What might the unintended consequences be? and How big of a fix is this to do from a programming perspective? I'm trying to assess which path would be the least disruptive.
They have pretty extensively used html links within a few of their fields. Asking them to take out these links is not just a huge endeavor (which is okay), but it will also take away functionality on their site
Ah - never mind - I just realized what you said - we can't really fix it on our end at all.

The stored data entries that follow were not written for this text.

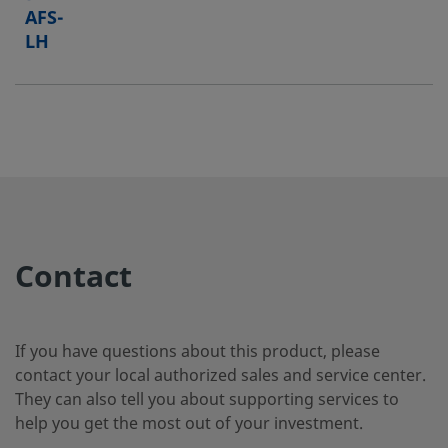
AFS-
LH
Contact
If you have questions about this product, please
contact your local authorized sales and service center.
They can also tell you about supporting services to
help you get the most out of your investment.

No, we could possibly fix it. We could run a decode on their fields that have the HTML links. Actually we'd have to run decode on it twice, since the &
is itself already encoded. That means adding a special subroutine just for CPP data. Down the path of 'special code per seed / provider' lies madness and un-maintainable code. And more to the point, special code to address the fact that they hacked around an issue instead of dealing with it the right way (updating templates) also sounds like a bad idea.

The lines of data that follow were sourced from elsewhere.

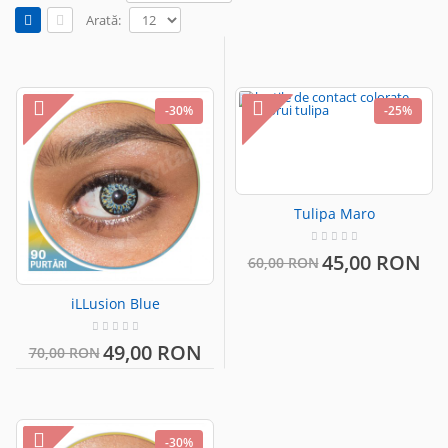
Arată:
-30%
-25%
Tulipa Maro
45,00 RON
60,00 RON
iLLusion Blue
49,00 RON
70,00 RON
-30%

The possible side effects (and why I'd want to limit the decode to their collections) is that some data that are not intended to be decoded would be decoded. For instance anything that includes a ampersand and is semi-colon delimited is suspect. Unlikely, but I do not know the extent of our data.
Thank you for this more extensive explanation. I was not aware of these intricacies, or that there was a better practice for them to practice in order to add links to fields. I will try to relay this information.
Again, just to make clear - we could do it as a temporary measure, limited to a single field (relation) until they can fix that issue. It would not take long to implement. A few hours on our end. My hesitation is just the just trying to keep the special cases under control.
From Tristan @ CPP
I've solved the issue of the XML breaking. Turns out they released a patch for the plugin in February addressing just that! Now all the collections should be able to harvested while maintaining the styling for our site.
I'm trying to figure out how to fix the diacritics showing up as html character codes in the item metadata fields. From some communication I've had with one of the Omeka dev folks on the forums, it seems as if its a condition of the the wysiwyg editor in Omeka. I should be able to configure a global parameter to stop the conversion, but have yet to figure it out. I'll let you know if/when I do.
Diacritics are not coming through correctly for the College of Physicians. For example, “Mütter” becomes “Mü, Tter”. I found this in most collections, so I assume this is a system-wide issue.
Tristan from the College of Physicians believes that the diacritics only do this when there was an html link in the metadata.
Example (see in Description and Relation)
Our next crawl is June - we want to have this collection cleaned up by then so they can go live in the DPLA.